There has been increasing pressure on land resources to meet increasing demand for food, biofuels, minerals and environmental services. About 40% of the Earth’s land surface is used for agriculture (Turner et al., 2007). The human-land relations are changing due to dynamic interaction between socio-economic and bio-physical drivers. The land of the developing countries is considered as a potential source of meeting increasing demand for biofuels, food crops, mineral deposits and reservoirs of environmental services. The rapid population growth has increased pressure on agricultural land to increase productivity. Currently, the increase in agricultural productivity has failed to keep pace with the demand for food. There has been huge demand for investment in agriculture in developing countries. Therefore, private investment in agriculture has been an option to meet food demand in post-food crisis period. Agricultural land acquisitions take place ignoring the livelihood rights of affected communities undermining national and local food security in developing countries (von Braun & Meinzen-Dick, 2009; Daniel & Mittal, 2010). The comprehensive data on regional or national land acquisition is scanty (Taylor & Bending, 2009). The governments play an active role in large-scale land acquisitions both domestically and internationally, even though the unoccupied arable land available for acquisition is very small and statutes and constitutional provisions also prevent large-scale land acquisition. The International Financial Institutions (IFIs) influence large-scale land acquisition by financing land acquisition projects and suggesting guidelines and policies (Cotula, 2012). However, the IFIs have failed to protect the rights of the poorest communities and most vulnerable from food insecurity and hunger.

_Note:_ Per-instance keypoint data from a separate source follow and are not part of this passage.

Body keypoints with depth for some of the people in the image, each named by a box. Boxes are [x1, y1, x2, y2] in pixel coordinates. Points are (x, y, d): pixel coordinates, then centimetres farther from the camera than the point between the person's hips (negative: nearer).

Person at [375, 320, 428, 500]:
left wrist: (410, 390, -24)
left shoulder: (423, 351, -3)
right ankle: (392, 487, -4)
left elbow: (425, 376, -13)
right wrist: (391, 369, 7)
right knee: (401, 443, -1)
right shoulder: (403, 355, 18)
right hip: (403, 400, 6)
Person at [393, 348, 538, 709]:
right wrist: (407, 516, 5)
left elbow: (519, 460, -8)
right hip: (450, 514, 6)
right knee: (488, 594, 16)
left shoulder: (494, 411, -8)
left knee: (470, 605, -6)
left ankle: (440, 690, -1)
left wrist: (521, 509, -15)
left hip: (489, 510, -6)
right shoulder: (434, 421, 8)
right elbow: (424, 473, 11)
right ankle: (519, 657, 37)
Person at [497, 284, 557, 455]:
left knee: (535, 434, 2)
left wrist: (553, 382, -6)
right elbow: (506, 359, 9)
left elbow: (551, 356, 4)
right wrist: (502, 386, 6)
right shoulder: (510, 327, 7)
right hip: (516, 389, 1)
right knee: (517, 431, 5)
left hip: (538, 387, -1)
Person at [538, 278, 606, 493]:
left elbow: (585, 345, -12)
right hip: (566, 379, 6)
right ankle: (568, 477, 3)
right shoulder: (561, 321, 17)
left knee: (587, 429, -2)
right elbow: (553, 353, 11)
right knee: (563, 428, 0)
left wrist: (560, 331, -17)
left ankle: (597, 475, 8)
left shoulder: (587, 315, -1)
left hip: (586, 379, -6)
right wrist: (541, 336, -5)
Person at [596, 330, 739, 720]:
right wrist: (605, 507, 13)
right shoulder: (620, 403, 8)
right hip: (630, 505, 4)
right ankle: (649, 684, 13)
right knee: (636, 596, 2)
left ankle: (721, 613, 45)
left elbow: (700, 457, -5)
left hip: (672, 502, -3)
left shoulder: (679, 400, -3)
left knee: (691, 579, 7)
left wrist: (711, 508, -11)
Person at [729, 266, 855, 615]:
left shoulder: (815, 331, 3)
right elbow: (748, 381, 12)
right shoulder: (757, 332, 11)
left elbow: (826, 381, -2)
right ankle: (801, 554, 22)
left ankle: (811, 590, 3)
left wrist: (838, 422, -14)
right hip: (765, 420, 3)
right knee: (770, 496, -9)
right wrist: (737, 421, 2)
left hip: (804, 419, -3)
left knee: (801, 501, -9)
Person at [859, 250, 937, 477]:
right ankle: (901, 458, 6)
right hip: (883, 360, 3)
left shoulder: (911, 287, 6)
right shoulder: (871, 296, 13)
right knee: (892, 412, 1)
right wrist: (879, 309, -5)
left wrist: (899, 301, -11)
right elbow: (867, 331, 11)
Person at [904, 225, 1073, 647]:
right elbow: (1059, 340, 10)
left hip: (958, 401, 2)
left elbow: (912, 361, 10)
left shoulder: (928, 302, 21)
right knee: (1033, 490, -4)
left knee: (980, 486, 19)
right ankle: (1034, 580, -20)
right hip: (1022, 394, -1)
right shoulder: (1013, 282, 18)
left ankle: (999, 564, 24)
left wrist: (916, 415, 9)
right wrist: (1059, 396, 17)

The demand for land is increasing (Haberl et al., 2009) in both developed and developing countries to meet growing demand for food, biomass and fibers. Agricultural investment in the past mainly came from Western countries and companies seeking comparative advantages in their production for the global market. The current land deals are increasingly driven by the desire to secure rights to land and fresh water for the domestic food and energy needs of the investor (Smaller & Mann, 2009; United Nations, 2010). The “new” investors are predominantly oil-rich but food-insecure Gulf States like Saudi Arabia, Qatar and the United Arab Emirates and populous but capital strong countries in Asia like China, South Korea and India (Gorgen et al., 2009; Smaller & Mann, 2009; von Braun & Meinzen-Dick, 2009). Moreover, Western companies are still investing in land in Africa for bio-fuel production or investment objectives.

The international trade in biofuels is increasing to meet growing demand for energy (Erb, 2004; Erb et al., 2009). The local land use changes in developing countries are also influenced by increased global demand for products. There are causal relations between land uses over large geographical distances due to growing global trade of food, biomass and fibers (Haberl et al., 2009). Numerous studies von Braun and Meinzen-Dick (2009), Cotula et al. (2009), Gorgen et al. (2009), Mbow (2010), and Smaller and Mann (2009) see increased economic opportunity for local communities from the leasing or selling of the land. There has been growing trend in the land acquisitions by foreign investors, which is termed as “land grabbing” in developing countries. The land investment is termed as land grabbing if there is a purchase or lease of vast tracts of land by wealthier, food-insecure nations and private investors from mostly poor, developing countries in order to produce crops for export (Daniel & Mittal, 2009). The “land grabbing” took place if the investment exceeds 1000 ha. The economic and political significance of the land dispossession is generally increasing and becoming one of the major global issues (Amanor, 2012; Hall, 2012; Lavers, 2012;Woodhouse, 2012).